=== Data to process ===

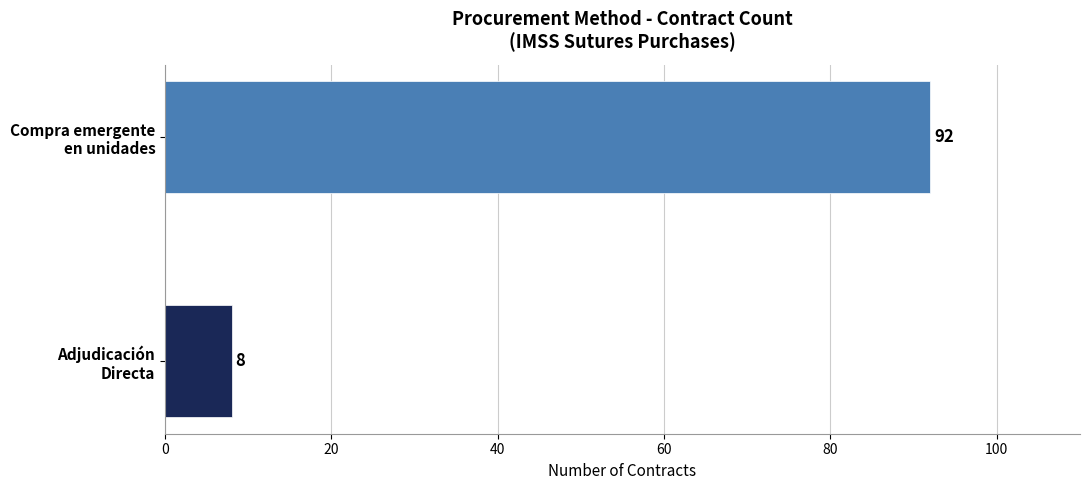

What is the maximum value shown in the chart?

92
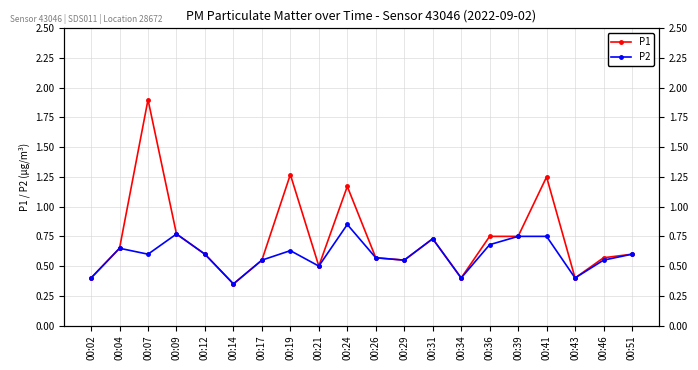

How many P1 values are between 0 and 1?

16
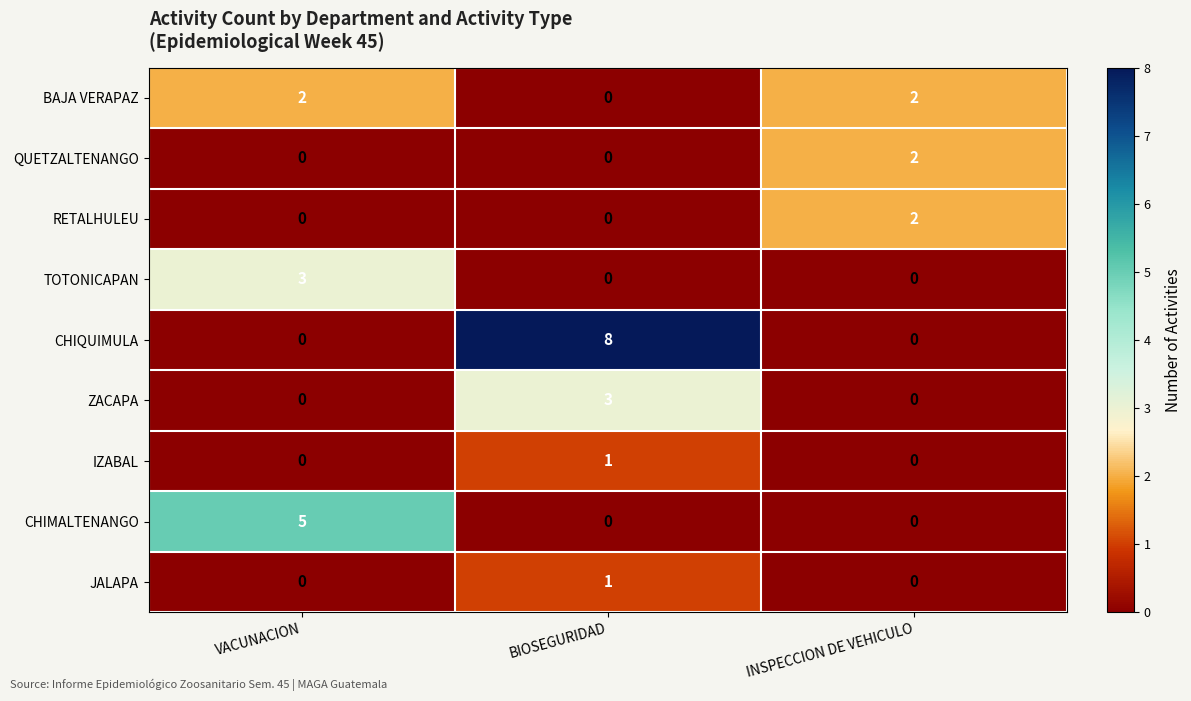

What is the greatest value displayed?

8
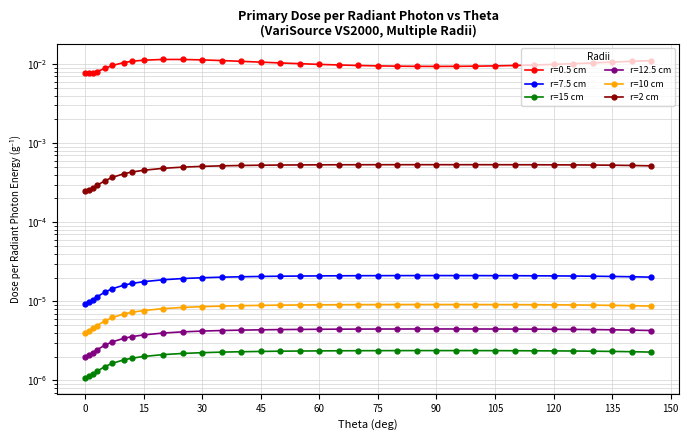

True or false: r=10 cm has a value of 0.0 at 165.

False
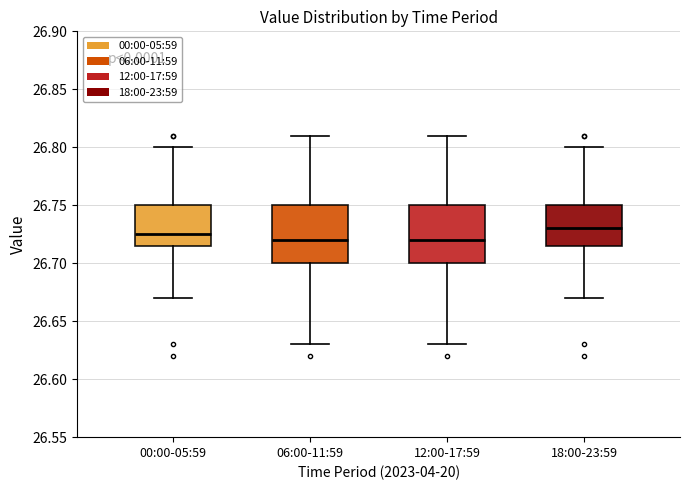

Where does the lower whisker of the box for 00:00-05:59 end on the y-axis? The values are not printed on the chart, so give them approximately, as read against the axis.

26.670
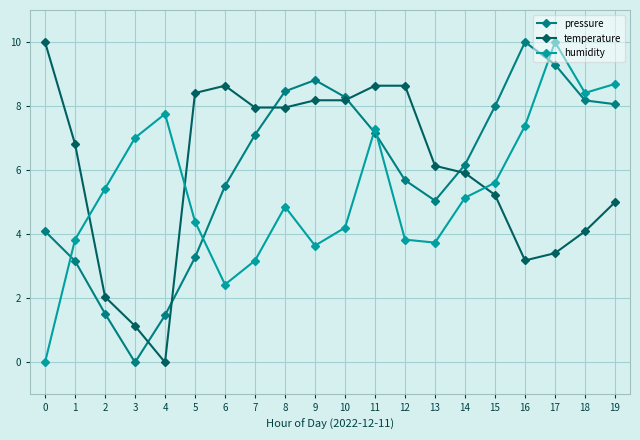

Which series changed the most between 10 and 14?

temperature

===
=== Data to process ===

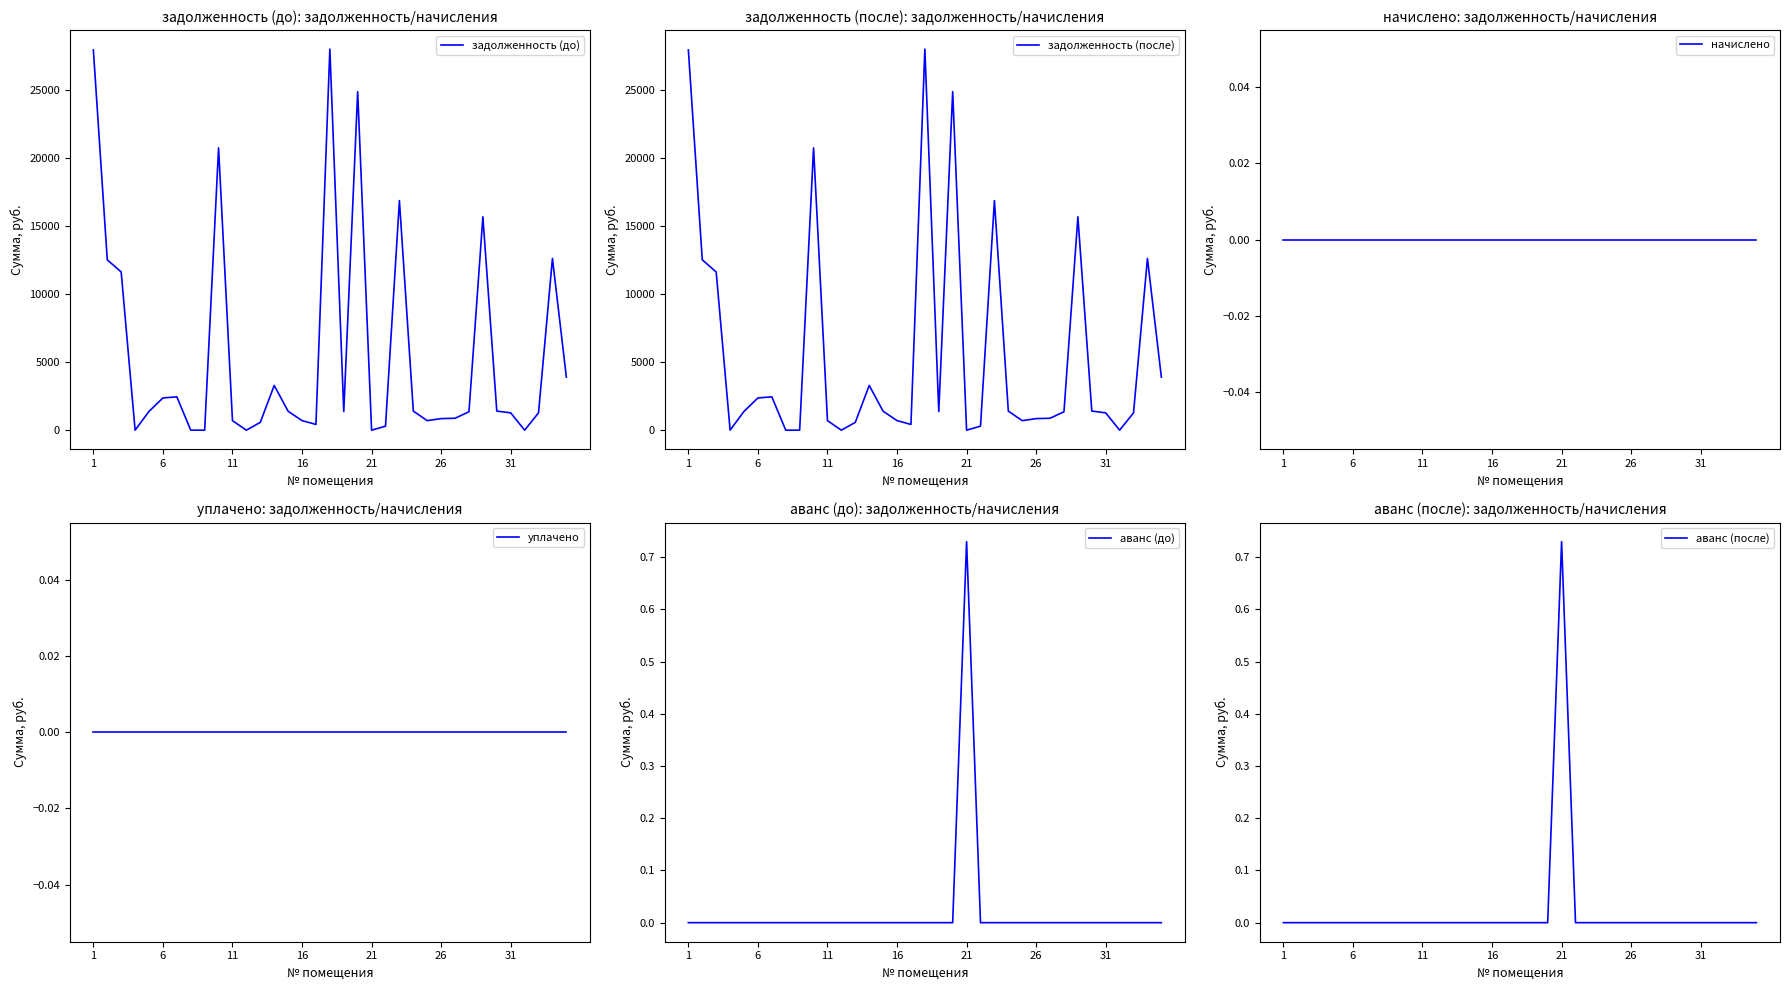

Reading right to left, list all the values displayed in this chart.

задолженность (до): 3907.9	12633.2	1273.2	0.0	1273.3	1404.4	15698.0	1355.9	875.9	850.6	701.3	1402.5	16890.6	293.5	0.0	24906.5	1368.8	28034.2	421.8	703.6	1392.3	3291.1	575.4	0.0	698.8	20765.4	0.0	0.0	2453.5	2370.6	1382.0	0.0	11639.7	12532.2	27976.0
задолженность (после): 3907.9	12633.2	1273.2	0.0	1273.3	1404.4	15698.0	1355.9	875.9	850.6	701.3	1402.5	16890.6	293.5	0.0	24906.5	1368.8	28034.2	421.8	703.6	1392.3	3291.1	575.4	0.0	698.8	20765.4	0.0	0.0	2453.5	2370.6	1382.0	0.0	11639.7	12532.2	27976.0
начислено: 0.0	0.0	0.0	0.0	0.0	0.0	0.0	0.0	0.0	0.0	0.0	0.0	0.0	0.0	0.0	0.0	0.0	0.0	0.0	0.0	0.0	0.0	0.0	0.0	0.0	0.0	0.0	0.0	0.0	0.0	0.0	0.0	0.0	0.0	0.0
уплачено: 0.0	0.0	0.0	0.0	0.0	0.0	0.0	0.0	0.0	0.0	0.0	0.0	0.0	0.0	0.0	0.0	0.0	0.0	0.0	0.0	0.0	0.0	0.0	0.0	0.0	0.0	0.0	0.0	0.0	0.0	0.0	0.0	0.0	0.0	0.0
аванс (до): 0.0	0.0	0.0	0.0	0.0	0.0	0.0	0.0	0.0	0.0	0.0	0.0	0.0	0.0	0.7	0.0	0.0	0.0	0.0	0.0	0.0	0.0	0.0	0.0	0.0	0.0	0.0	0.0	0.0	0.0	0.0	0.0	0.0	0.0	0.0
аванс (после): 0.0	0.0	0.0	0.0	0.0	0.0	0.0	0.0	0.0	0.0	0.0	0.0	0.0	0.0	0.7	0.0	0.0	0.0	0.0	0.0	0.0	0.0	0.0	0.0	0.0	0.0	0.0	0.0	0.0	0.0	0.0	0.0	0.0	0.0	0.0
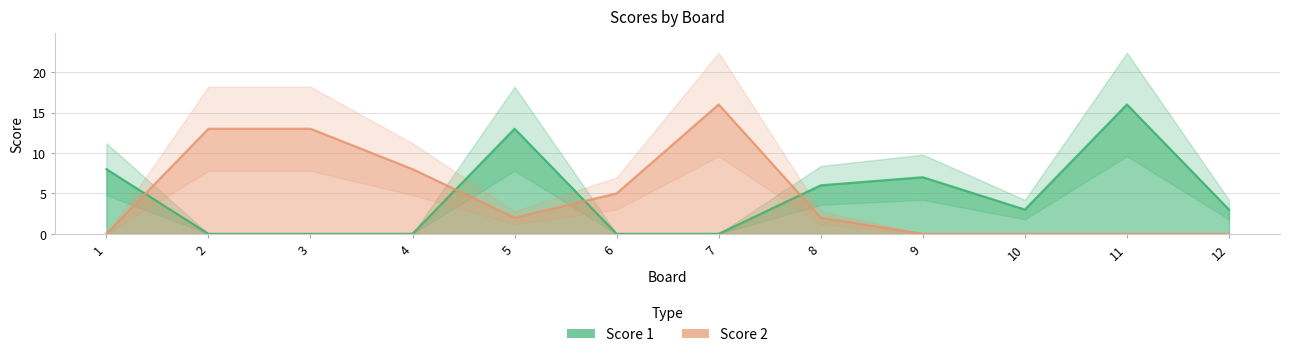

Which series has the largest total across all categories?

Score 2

===
=== Data to process ===

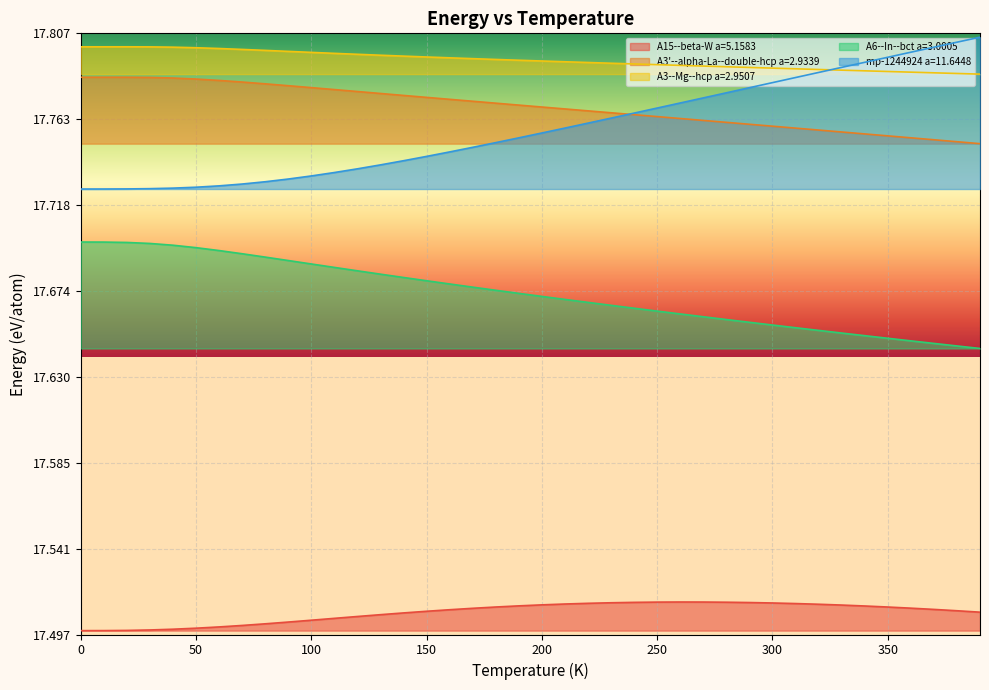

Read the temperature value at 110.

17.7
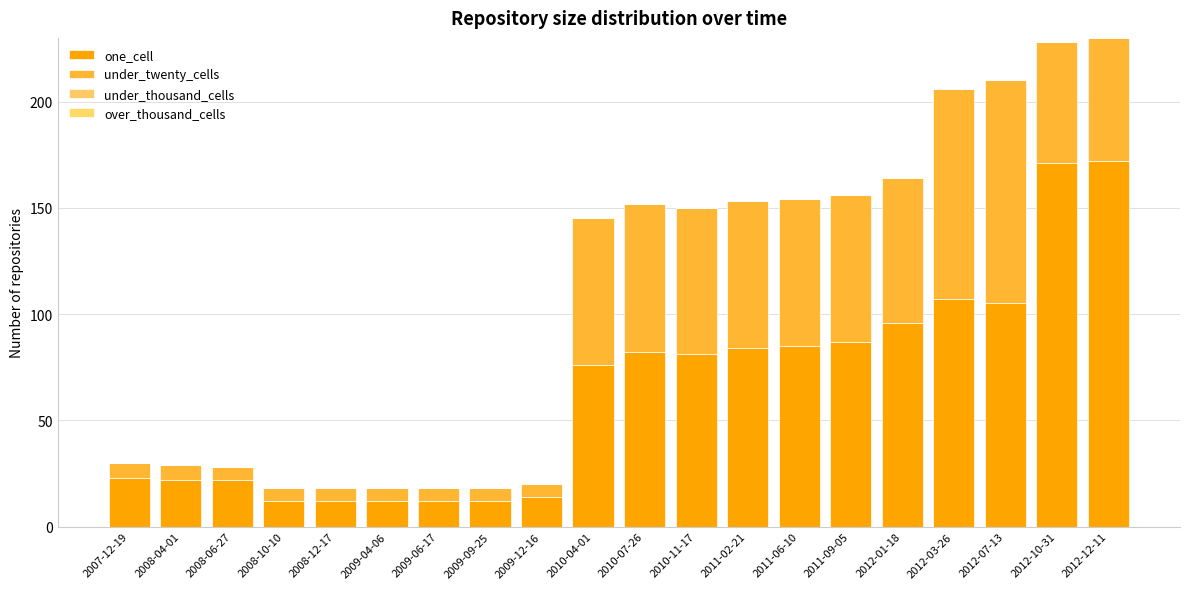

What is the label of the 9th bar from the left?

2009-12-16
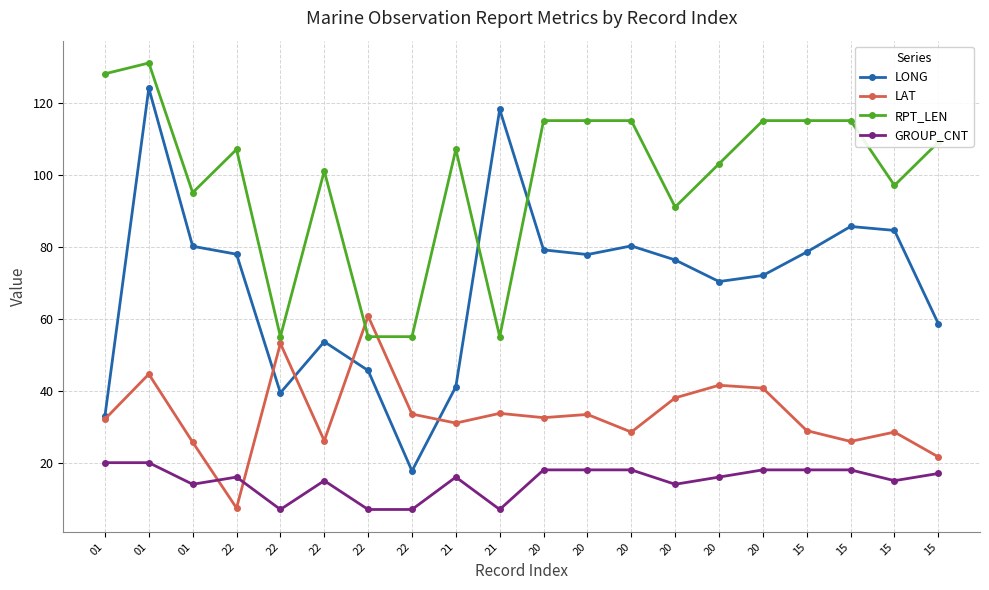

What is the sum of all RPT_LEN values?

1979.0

===

Reproduce the lines verbatim, from the line containing "What is the maximum value shown in the chart?" through the line containing "Where does the", including both of those lines. Omit the pictures from your answer.

**Reply to the task**.
What is the maximum value shown in the chart?

92

How many P1 values are between 0 and 1?

16

What is the greatest value displayed?

8

True or false: r=10 cm has a value of 0.0 at 165.

False

Where does the lower whisker of the box for 00:00-05:59 end on the y-axis? The values are not printed on the chart, so give them approximately, as read against the axis.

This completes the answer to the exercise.